● List of tasks
1 - What roles does the faculty profile say James DeVita currently holds? List each one.
2 - Using the faculty profile, answer these questions:
(a) In what year was the State Department grant awarded?
(b) How many peer-reviewed publications has DeVita published to date?
(c) Which targeted populations in higher education does his research particularly examine?

● Provided text

Higher Education Program Faculty

Dr. James DeVita

Ph.D., University of Tennessee Knoxville

James M. DeVita is an Assistant Professor of Higher Education at the University of North Carolina Wilmington (UNCW).  He earned both his Ph.D. in Higher Education Administration and M.S. in College Student Personnel from the University of Tennessee in Knoxville. James currently works with the Applied Learning and Teaching Community (ALTC) as a Senior Associate Fellow, and serves as the Program Coordinator for the Higher Education concentration of the M.Ed. at UNCW. He also serves as the Lead Evaluator for a $1.4 million dollar State Department grant awarded to a group of UNCW faculty in 2015. 

James has presented at numerous international conferences, and published over 20 peer reviewed publications to date. He currently teaches both master’s and doctoral level courses that focus on student learning and development, social justice topics in education, and research methods. His research examines the experiences of targeted populations in higher education, particularly LGBTQ+ and racial/ethnic minorities, as well as scholarship on teaching and learning (SoTL) that integrates applied and/or online learning.

● Data excerpt
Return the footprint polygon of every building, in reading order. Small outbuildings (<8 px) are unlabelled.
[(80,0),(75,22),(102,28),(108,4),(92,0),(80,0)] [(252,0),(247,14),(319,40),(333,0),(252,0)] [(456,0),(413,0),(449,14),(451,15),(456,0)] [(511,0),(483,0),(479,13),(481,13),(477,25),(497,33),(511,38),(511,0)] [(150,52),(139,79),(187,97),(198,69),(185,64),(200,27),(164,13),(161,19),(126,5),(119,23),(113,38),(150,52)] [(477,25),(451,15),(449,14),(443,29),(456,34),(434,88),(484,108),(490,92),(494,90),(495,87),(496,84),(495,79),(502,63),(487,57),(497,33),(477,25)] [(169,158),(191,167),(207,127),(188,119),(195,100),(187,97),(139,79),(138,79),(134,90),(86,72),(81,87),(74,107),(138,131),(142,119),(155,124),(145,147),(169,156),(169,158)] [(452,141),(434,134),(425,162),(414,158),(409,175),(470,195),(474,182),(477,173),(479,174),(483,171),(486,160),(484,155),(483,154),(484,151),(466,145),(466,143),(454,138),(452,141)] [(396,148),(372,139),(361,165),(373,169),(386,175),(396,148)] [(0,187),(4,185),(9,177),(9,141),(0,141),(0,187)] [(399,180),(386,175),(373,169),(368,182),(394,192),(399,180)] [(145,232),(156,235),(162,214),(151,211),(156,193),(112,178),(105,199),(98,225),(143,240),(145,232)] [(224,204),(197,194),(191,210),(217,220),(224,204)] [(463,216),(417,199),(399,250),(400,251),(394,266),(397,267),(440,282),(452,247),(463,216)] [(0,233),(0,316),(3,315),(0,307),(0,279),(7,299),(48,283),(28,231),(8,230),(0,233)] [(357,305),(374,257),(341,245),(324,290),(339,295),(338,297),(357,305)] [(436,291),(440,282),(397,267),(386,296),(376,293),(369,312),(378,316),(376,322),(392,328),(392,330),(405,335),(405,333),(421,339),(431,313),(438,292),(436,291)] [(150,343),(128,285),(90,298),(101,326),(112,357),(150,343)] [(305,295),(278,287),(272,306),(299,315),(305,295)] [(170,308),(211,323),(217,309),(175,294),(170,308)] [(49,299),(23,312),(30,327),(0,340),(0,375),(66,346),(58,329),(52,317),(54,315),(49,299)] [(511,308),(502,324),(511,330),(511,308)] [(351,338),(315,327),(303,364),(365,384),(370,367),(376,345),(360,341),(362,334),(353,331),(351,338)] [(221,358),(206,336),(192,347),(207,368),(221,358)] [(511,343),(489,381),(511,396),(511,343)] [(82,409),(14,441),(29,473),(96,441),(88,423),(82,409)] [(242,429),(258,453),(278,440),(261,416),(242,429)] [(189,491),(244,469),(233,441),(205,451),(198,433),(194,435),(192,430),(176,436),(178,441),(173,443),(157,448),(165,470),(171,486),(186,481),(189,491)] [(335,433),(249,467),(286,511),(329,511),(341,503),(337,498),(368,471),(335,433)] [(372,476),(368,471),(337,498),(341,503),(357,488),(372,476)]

● Answer set
1 -
- Assistant Professor of Higher Education at the University of North Carolina Wilmington (UNCW)
- Senior Associate Fellow with the Applied Learning and Teaching Community (ALTC)
- Program Coordinator for the Higher Education concentration of the M.Ed. at UNCW
- Lead Evaluator for a $1.4 million State Department grant awarded to a group of UNCW faculty in 2015

2 -
(a) 2015
(b) Over 20
(c) LGBTQ+ and racial/ethnic minorities